Esta evolução levou à série “Nós prometemos, nós entregamos”, de 2020, sobre a cidade de Beirute. O conjunto de obras explora a similaridade apavorante entre os prédios reais e imagens geradas por computador. “Nessa obra, a realidade parece quase uma simulação. Poderíamos estar em qualquer lugar — na Ásia Central, em Dubai, na Coreia do Norte. Os prédios, as árvores — tudo parece estéril. A única coisa que denuncia a natureza dessas imagens é a presença de veículos”.

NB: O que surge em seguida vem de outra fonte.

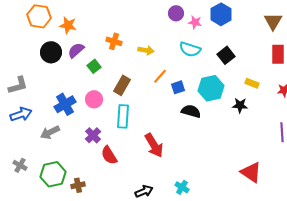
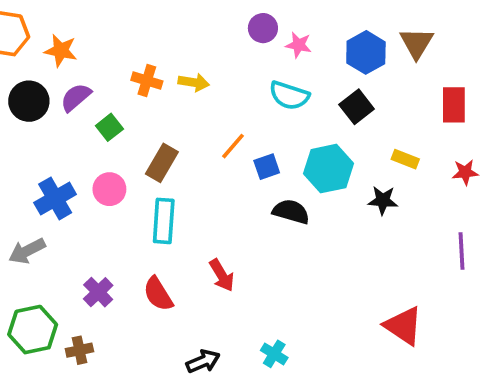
blue hexagon: (221, 14) -> (366, 52), moved
brown triangle: (273, 21) -> (416, 43), moved
yellow arrow: (146, 50) -> (194, 82), moved
purple cross: (93, 135) -> (98, 292), moved
red arrow: (154, 145) -> (222, 275), size x0.7
red semicircle: (109, 155) -> (158, 294), moved

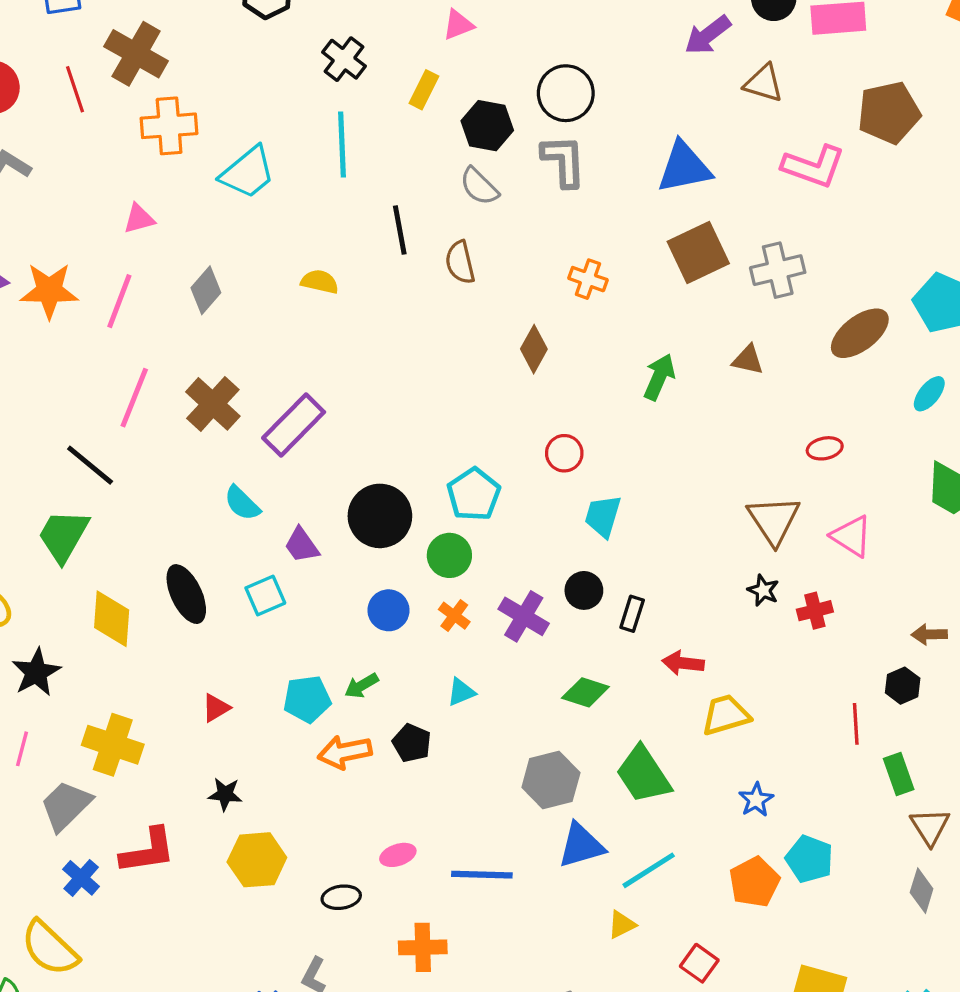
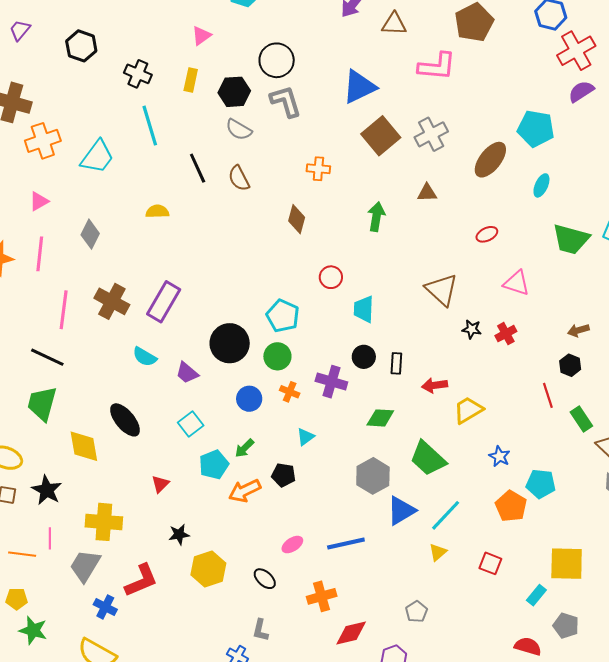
brown triangle: (774, 520) -> (442, 290), moved
cyan square: (265, 596) -> (191, 424), moved
black ellipse: (341, 897) -> (265, 579), turned 65

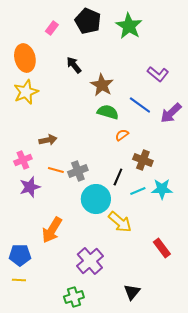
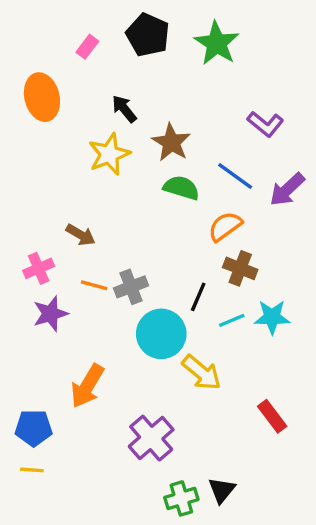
yellow star: (26, 92) -> (109, 154), moved
orange semicircle: (122, 135) -> (225, 226), moved, size x1.5
brown arrow: (48, 140) -> (81, 235), turned 42
green cross: (74, 297) -> (181, 498), moved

Sua nova série também aborda um sentimento elusivo de esperança, na promessa de que algo real se erga do solo, apesar do colapso. “Há sempre uma ideia de utopia, sobretudo em um país como o Líbano, onde as coisas estão constantemente desmoronando. E para seguir em frente, precisamos de esperança”.
Ao refletir sobre seu trabalho e sua ligação com a cidade, Mirza se mostra bastante lúcida sobre os limites da arte. “Não acredito que a arte possa desafiar o mundo. Neste sentido, sou realista”, reconheceu Mirza. “Mas acho, sim, que a arte tem um papel em contrapor o silêncio, porque é pelo silêncio que os crimes acontecem, que coisas que não poderiam acontecer acabam despercebidas. Ao criar, criticar, denunciar, dar voz às coisas, mesmo que apenas nas frestas, abrimos espaço para algo; não deixamos que as mentiras corram livremente por aí”.